Es lógico que la virtud más recordada en Navidad sea la humildad. A fin de cuentas, un Dios que se encarna en hombre limitado y mortal es algo lo suficientemente raro como para “épater le bourgeois”.

Además, en España contamos con el arquetipo de la humildad, de nombre Pedro Sánchez y por eso resulta tan lógico que nuestros políticos se peleen, don Pedro el primero, Pablo el segundo, por predicar humildad, mucha humildad.

Lo que no resulta tan lógico es que la humildad, la principal de todas las virtudes, sea tan nombrada como poco definida. Por eso conviene concretar qué se entiende por orgulloso. Yo diría que la soberbia se descubre en siete actitudes: altanería, estima ajena, autocrítica, cabezonería, ingratitud, susceptibilidad y resentimiento.

La altanería es visible. Es más, no descubro ningún secreto: el orgulloso es altanero. Poco más que decir. ¿Resulta grave? Poco. Es llamativo, y como todos los defectos que conforman lo que conocemos como mala educación resultan defectos superficiales. Molestos pero poco peligrosos.

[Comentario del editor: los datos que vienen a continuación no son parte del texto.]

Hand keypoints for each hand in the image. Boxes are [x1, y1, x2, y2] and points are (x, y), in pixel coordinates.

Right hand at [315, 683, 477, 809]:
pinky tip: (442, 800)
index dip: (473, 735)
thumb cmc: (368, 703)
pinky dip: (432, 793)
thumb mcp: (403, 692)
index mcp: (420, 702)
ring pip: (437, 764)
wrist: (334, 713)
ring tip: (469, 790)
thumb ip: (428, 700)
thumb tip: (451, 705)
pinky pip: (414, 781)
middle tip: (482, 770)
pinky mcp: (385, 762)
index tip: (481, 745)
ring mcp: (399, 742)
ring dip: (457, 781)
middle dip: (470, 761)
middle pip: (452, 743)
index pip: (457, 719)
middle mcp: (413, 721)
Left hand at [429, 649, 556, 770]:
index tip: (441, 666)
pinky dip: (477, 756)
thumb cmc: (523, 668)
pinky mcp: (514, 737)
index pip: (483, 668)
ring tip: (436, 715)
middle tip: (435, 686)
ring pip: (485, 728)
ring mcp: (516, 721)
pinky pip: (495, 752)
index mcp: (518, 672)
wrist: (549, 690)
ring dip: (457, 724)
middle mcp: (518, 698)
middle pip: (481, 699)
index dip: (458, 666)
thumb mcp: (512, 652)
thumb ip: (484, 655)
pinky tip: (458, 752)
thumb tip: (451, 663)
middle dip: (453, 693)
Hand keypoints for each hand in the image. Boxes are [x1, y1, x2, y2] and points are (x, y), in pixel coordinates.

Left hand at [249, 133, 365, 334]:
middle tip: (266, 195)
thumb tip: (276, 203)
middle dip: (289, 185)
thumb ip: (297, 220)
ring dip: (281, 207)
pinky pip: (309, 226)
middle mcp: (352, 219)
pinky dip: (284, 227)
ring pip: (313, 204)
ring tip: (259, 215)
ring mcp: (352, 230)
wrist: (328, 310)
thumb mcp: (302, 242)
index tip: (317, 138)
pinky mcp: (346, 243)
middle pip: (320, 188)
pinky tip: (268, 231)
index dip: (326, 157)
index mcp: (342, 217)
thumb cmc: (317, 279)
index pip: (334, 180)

La necesidad de quedar bien, de convertirse en el centro de atención, de contar con la estima ajena, la inclinación a no quedar mal, es algo más que inmodestia: es soberbia, pero también resulta casi evidente, no necesita más glosas.

Ahora entramos en un terreno más alejado de lo obvio: el orgulloso ama la autocrítica… precisamente porque lo que no soporta es que la crítica venga de fuera, del prójimo. Por eso se apresura a anticipar todos sus fallos lo que, encima, le convierte en un sujeto un poco pelma.

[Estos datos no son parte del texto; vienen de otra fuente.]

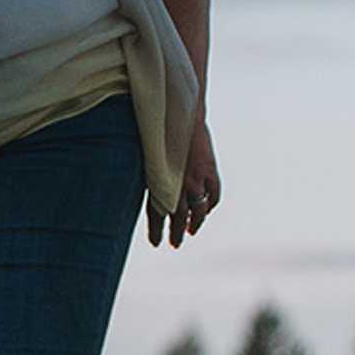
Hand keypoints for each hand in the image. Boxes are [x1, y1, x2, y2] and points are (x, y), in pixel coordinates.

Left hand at [147, 117, 218, 248]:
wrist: (180, 111)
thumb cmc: (156, 132)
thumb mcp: (145, 155)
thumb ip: (146, 175)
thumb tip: (141, 192)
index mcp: (159, 180)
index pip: (157, 213)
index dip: (156, 230)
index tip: (155, 243)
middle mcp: (179, 182)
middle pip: (179, 216)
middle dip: (176, 233)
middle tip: (174, 243)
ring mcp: (197, 177)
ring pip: (198, 209)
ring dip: (194, 223)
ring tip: (190, 231)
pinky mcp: (210, 170)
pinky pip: (214, 195)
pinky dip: (210, 205)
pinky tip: (206, 211)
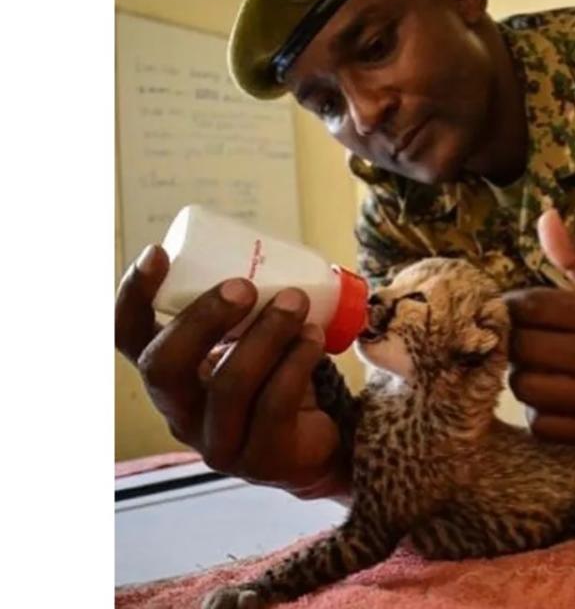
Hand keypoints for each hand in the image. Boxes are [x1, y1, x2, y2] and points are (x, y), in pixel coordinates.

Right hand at [115, 245, 346, 497]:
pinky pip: (274, 406)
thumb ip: (244, 309)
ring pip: (227, 387)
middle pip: (164, 368)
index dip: (133, 298)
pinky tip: (314, 337)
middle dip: (202, 319)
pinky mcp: (261, 459)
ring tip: (296, 301)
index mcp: (169, 376)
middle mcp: (180, 413)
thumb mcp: (248, 342)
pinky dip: (296, 363)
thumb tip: (267, 247)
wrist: (315, 445)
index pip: (127, 339)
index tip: (158, 254)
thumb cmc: (274, 380)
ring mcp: (217, 443)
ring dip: (265, 335)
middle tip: (244, 285)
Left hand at [504, 210, 574, 448]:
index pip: (531, 308)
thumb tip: (544, 215)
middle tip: (524, 340)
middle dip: (513, 342)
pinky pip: (542, 426)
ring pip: (525, 389)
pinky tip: (554, 398)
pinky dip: (540, 413)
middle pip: (522, 350)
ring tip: (539, 368)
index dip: (511, 307)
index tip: (513, 309)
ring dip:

Cuarta manifestación de la soberbia: la cabezonería, generalmente disfrazada por la soberbia como tozudez. O incluso perseverancia. Lo cierto es que es un superlativo apego al propio juicio. Otro intento del defecto para pasar por virtud.

Quinta nota característica: la ingratitud: es evidente que yo no le debo nada a nadie y por tanto no tengo que darle las gracias por nada. Contradice el lema del Papa Francisco, para quien toda la vida se resume en tres expresiones: por favor, perdón y gracias.

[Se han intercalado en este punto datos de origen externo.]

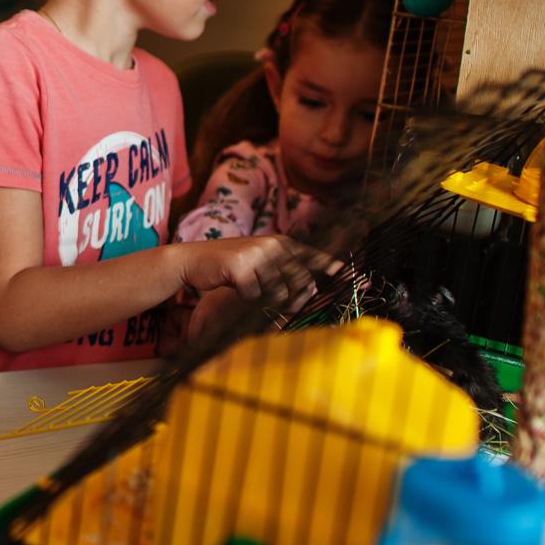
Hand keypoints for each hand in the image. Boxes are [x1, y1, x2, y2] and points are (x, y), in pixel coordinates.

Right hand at [179, 236, 332, 309]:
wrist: (193, 260)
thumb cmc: (230, 265)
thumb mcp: (260, 264)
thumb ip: (285, 274)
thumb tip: (313, 291)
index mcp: (280, 242)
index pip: (312, 255)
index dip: (331, 266)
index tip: (351, 276)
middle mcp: (272, 245)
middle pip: (299, 281)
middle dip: (293, 298)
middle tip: (277, 302)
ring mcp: (257, 255)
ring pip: (278, 292)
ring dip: (266, 299)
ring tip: (248, 289)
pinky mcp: (241, 267)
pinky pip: (255, 296)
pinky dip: (246, 299)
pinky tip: (234, 287)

Entramos en la sexta concreción de la soberbia que, junto a la última, componen el binomio más venenoso del orgullo: la susceptibilidad. El suspicaz es el individuo más insoportable, mucho más que Carmen Calvo, por decir algo. El susceptible está tan enamorado de sí mismo que no puede entender la falta de consideración ajena. La mayor parte de las guerra que en el mundo han sido las inició algún susceptible de orgullo herido.

Para finalizar, el resultado más letal de la soberbia es el rencor, eso que hizo expresar a un cachondo aquello de que sólo tiene una solución: la amnesia. Al igual que la vida, el resentimiento tiende hacia la eternidad, y es el ácido que diluye el alma y la personalidad con mayor rapidez.

Pero tampoco se apuren demasía: es Navidad. Todas, las siete concreciones de la soberbia se curan con una miajita de sentido del humor. Créanme: no es para tanto.